* _TEXT PASSAGE_
Wednesday, January 18, 2012

We Need to Talk About Kevin

"Uneasy with the sacrifices and social demotion of motherhood from the start, Eva fears that her alarming dislike for her own son may be responsible for driving him so nihilistically off the rails..."


Ok bloggies, we need to talk about We Need to Talk About Kevin by Lionel Shriver.  This Orange Prize winning book is getting major hype these days, as the motion picture of the same name, starring Tilda Swinton and John C. Reilly, comes out this month.  (Side note, this nye, before going out for a wild evening in Van, I went out to starbucks in White Rock without mascara on.  Pulled a Swinton. Probably the most daring aesthetic move I've made in all my life.)






Shriver's book is narrated via a series letters (ooo epistolary novel! How very Victorian of you! How very much my jam!) from Eva Khatchadourian to her husband Franklin.  In these letters, Eva goes over, start to finish, her ambiguous relationship with motherhood, and whether or not she had something to do with her son Kevin's decision, at age 15, to murder seven classmates, a teacher and cafeteria worker at his highschool.

From page one, Shriver's novel is absolutely captivating.  You get completely sucked in to Eva's life, and her twisted relationship with her equally twisted son.  Shriver's writing style was an absolute delight, and I was especially impressed with her use of vocabulary.  I finally got around to downloading the dictionary.com app for my iPhone, if only because I needed to look up words constantly while working through this book.  In what you could loosely term metafiction, Shriver's Eva and Kevin are equally adept in vocab, a little detail I greatly appreciated.

In her own blurb about the book, Shriver writes:

"The novel does implicitly ask: "Has Kevin been mangled by his mother's coldness, or is he innately horried?" Yet I hope that this question is no more resolved in the book thn crude oppositings like "nature vs nurte" are ever reconciled in real life...Is Kevin inherintely evil, or is Eva- who admits about motherhood, "I was terrible at it" - ultimately to blame for how he turned out? I don't know. You tell me."

* _PROVIDED MATERIAL_
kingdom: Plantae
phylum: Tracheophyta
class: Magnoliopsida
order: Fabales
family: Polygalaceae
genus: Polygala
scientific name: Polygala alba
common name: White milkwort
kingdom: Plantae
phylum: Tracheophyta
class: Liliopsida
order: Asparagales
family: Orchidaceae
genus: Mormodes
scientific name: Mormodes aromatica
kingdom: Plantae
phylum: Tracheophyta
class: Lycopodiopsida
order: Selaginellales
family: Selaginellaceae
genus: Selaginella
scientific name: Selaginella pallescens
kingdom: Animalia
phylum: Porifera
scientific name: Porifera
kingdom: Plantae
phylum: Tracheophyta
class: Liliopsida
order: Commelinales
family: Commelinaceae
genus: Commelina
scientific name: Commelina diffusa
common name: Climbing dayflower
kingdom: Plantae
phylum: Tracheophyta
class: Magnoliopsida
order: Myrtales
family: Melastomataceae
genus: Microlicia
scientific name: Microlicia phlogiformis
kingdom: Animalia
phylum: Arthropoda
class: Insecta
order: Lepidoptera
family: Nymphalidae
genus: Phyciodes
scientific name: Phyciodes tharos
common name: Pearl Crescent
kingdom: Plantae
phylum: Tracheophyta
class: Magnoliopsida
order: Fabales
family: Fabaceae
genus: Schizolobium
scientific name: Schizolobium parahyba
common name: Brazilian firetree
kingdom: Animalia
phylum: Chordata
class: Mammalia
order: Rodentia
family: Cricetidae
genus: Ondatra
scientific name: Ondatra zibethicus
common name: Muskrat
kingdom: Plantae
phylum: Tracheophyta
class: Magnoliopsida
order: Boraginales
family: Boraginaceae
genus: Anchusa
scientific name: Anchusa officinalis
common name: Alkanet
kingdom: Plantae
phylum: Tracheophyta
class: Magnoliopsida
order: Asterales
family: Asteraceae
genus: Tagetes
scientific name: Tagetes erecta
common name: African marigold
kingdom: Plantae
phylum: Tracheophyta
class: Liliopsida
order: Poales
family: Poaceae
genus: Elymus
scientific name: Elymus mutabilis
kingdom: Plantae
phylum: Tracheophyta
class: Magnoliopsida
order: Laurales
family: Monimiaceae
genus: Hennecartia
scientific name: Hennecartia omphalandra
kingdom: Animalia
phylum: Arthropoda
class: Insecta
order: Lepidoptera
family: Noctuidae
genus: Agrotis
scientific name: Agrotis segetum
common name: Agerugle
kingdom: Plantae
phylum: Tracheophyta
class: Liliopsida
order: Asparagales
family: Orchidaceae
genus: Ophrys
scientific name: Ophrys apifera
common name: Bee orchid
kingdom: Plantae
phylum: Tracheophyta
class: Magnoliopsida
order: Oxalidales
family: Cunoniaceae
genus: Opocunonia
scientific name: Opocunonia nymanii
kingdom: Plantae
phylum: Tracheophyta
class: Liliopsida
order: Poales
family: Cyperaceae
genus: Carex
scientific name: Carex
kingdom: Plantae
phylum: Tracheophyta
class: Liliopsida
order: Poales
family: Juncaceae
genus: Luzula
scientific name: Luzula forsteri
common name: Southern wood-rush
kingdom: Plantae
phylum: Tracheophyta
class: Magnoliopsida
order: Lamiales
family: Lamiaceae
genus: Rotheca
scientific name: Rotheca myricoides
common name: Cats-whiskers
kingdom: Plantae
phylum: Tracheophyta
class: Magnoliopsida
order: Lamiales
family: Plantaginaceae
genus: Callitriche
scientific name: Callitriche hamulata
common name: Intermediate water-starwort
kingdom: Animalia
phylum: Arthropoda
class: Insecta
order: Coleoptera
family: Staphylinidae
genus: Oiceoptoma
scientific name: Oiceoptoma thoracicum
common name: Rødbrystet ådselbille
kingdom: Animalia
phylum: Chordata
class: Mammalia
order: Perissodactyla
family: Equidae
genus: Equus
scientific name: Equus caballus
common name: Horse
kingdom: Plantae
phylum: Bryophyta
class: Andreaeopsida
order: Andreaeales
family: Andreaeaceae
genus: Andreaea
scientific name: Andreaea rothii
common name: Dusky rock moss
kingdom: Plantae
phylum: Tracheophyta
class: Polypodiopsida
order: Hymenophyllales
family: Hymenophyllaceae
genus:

* _WORK TO DO_
a: Sum up the blog post in two sentences.
b: Answer each question briefly, using the blog post:
(i) Which actors star in the film version of the novel?
(ii) Which app did the writer download while reading, and for what reason?
(iii) Whom did Kevin murder at his high school?

* _LIST OF SOLUTIONS_
a: The blog post discusses Lionel Shriver's novel We Need to Talk About Kevin, which is told through letters from Eva Khatchadourian to her husband Franklin about her ambiguous relationship with motherhood and whether she had something to do with their son Kevin's decision, at age 15, to commit murders at his high school. The writer calls the novel captivating from page one and praises Shriver's writing style, especially her use of vocabulary.

b:
(i) Tilda Swinton and John C. Reilly.
(ii) The dictionary.com app, because the writer needed to look up words constantly while reading the book.
(iii) Seven classmates, a teacher and a cafeteria worker.